[GOAL OF THE EXERCISE]
Rewrite every line of the material below as a numbered list, skipping the blank lines and leaving out the pictures.

[MATERIALS PROVIDED]
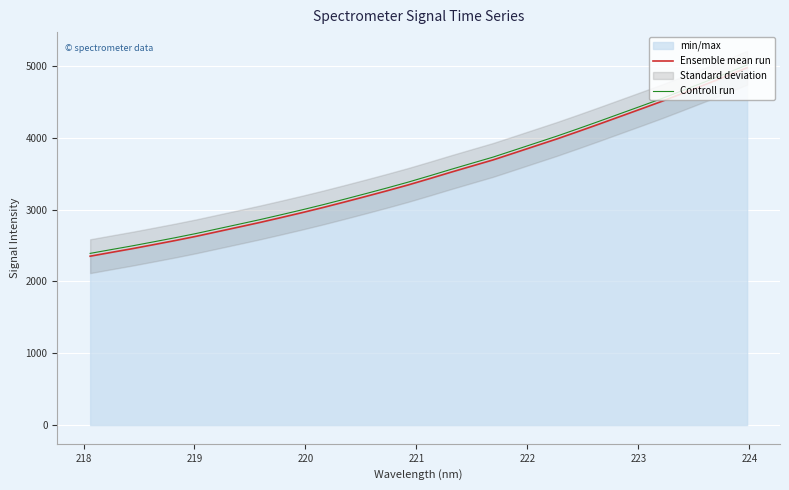

What is the lowest value of the Controll run series?

2390.0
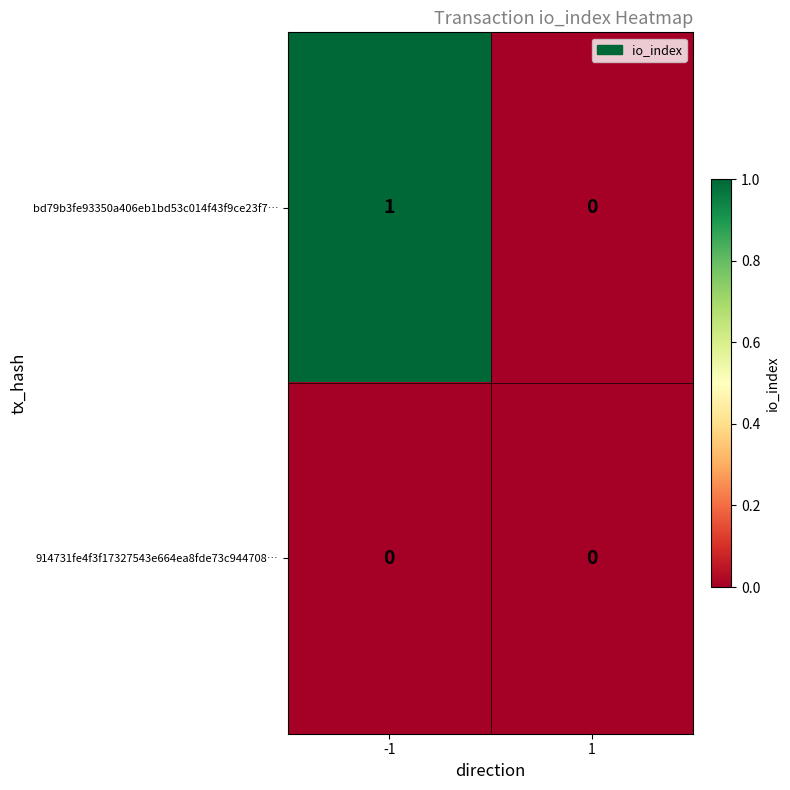

Which category has the highest value across all series?

-1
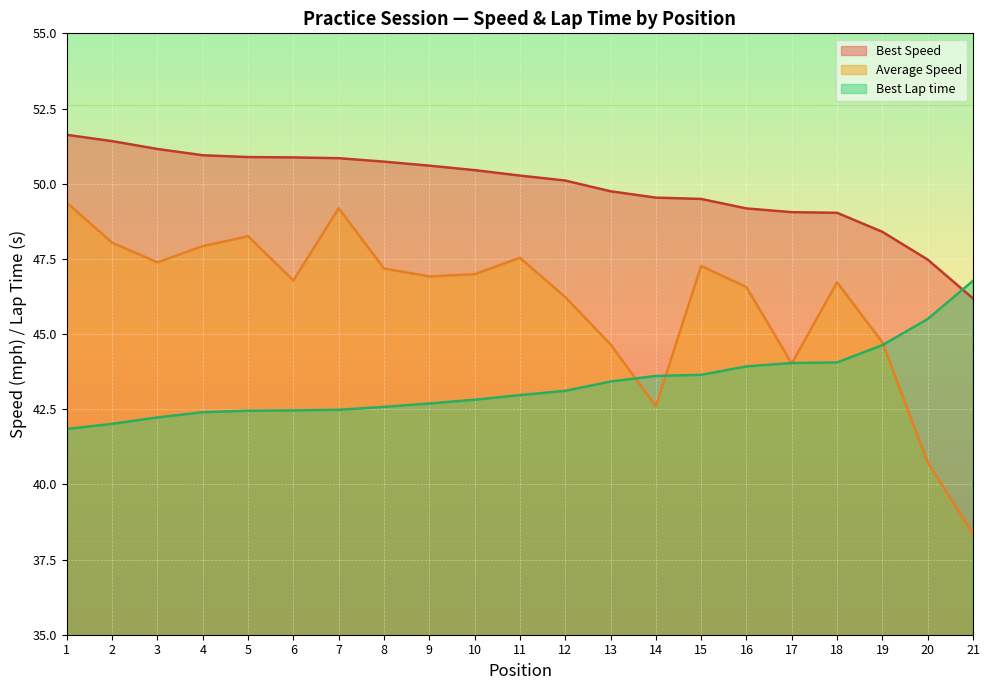

Reading right to left, transcribe all the data shown in this chart.

Best Lap time: 46.8	45.5	44.6	44.1	44.0	43.9	43.6	43.6	43.4	43.1	43.0	42.8	42.7	42.6	42.5	42.5	42.4	42.4	42.2	42.0	41.8
Average Speed: 38.4	40.7	44.7	46.7	44.0	46.6	47.3	42.6	44.7	46.2	47.5	47.0	46.9	47.2	49.2	46.8	48.3	47.9	47.4	48.0	49.4
Best Speed: 46.2	47.5	48.4	49.0	49.1	49.2	49.5	49.5	49.7	50.1	50.3	50.5	50.6	50.7	50.8	50.9	50.9	50.9	51.2	51.4	51.6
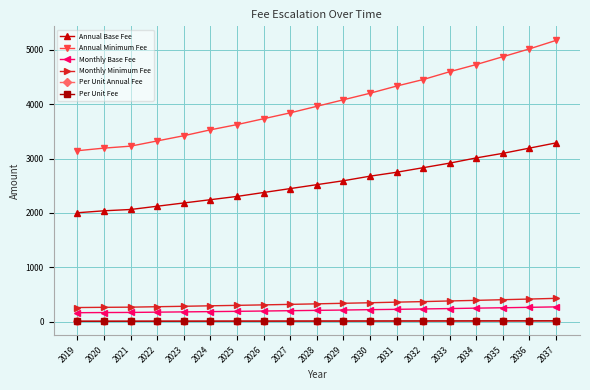

What is the difference between the Monthly Minimum Fee values at 2037 and 2033?

48.0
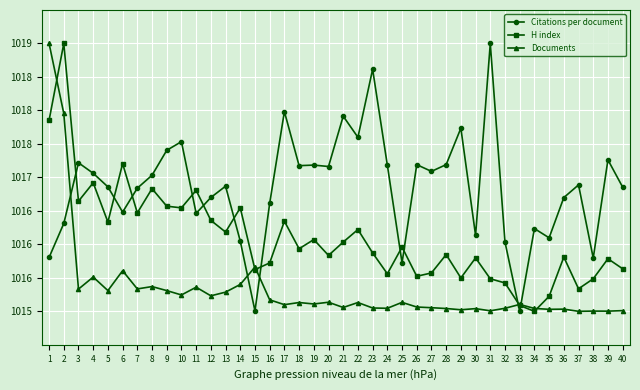

Is it true that Citations per document equals 281.2 at 10?

False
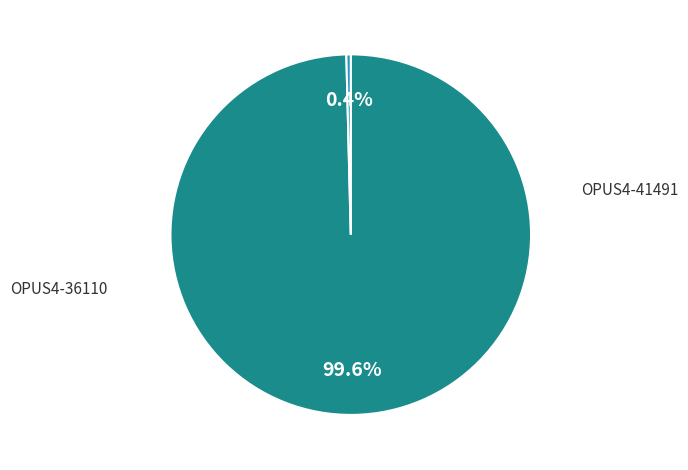

What is the ratio of the value at OPUS4-41491 to the value at OPUS4-36110?

254.5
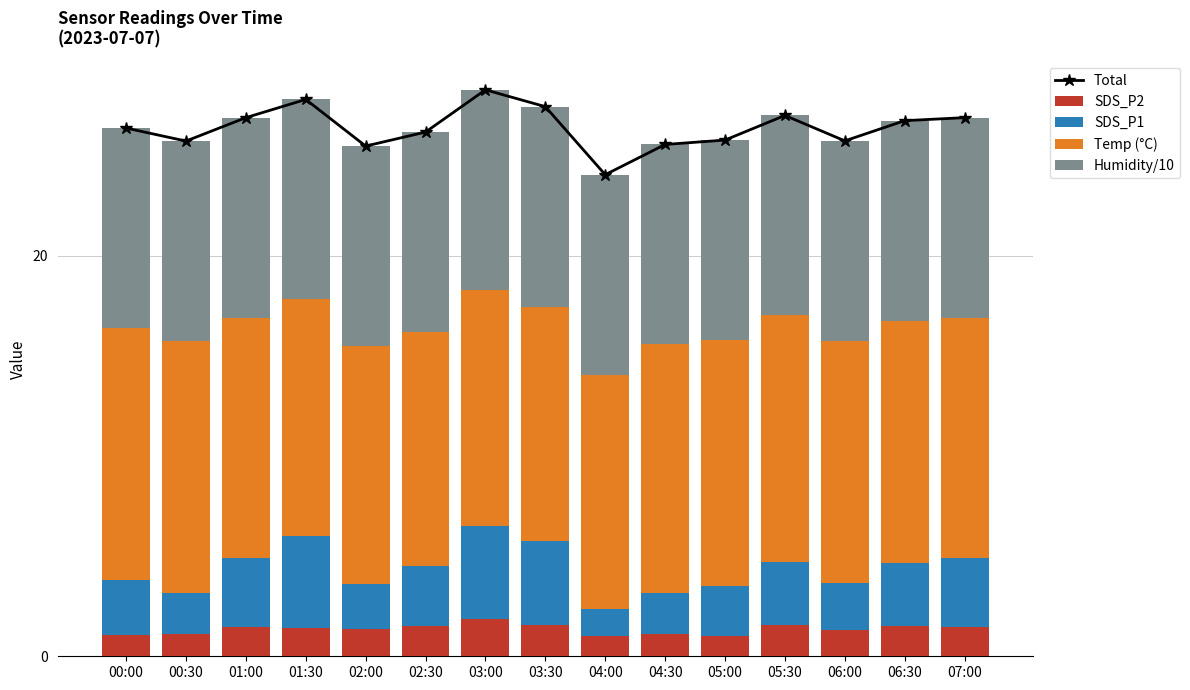

What position from the right is 04:00?

7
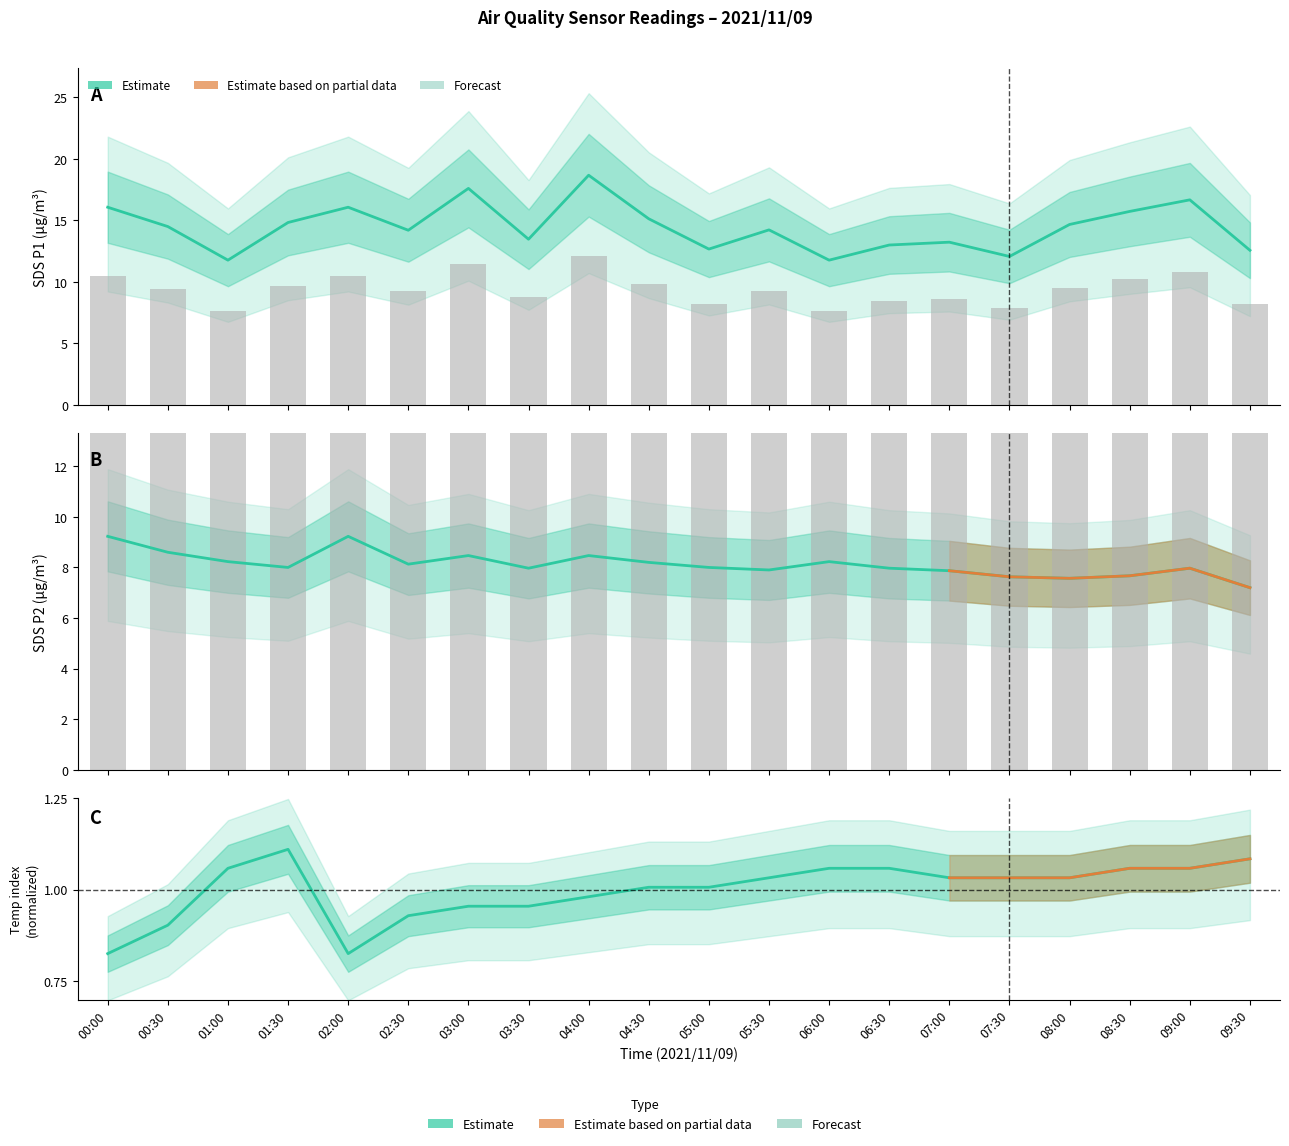

What is the label of the 13th bar from the right?

03:30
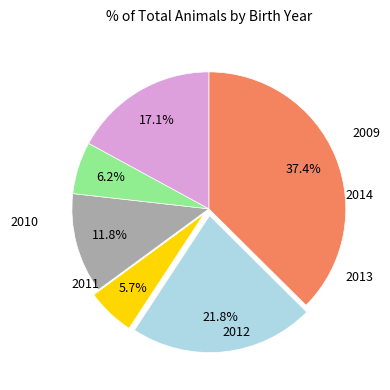

Is there any slice that represents more than half of the pie?

No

[EXPECTED OUTPUT]
1. What is the lowest value of the Controll run series?
2. 2390.0
3. Which category has the highest value across all series?
4. -1
5. Reading right to left, transcribe all the data shown in this chart.
6. Best Lap time: 46.8	45.5	44.6	44.1	44.0	43.9	43.6	43.6	43.4	43.1	43.0	42.8	42.7	42.6	42.5	42.5	42.4	42.4	42.2	42.0	41.8
7. Average Speed: 38.4	40.7	44.7	46.7	44.0	46.6	47.3	42.6	44.7	46.2	47.5	47.0	46.9	47.2	49.2	46.8	48.3	47.9	47.4	48.0	49.4
8. Best Speed: 46.2	47.5	48.4	49.0	49.1	49.2	49.5	49.5	49.7	50.1	50.3	50.5	50.6	50.7	50.8	50.9	50.9	50.9	51.2	51.4	51.6
9. What is the difference between the Monthly Minimum Fee values at 2037 and 2033?
10. 48.0
11. Is it true that Citations per document equals 281.2 at 10?
12. False
13. What is the ratio of the value at OPUS4-41491 to the value at OPUS4-36110?
14. 254.5
15. What position from the right is 04:00?
16. 7
17. What is the label of the 13th bar from the right?
18. 03:30
19. Is there any slice that represents more than half of the pie?
20. No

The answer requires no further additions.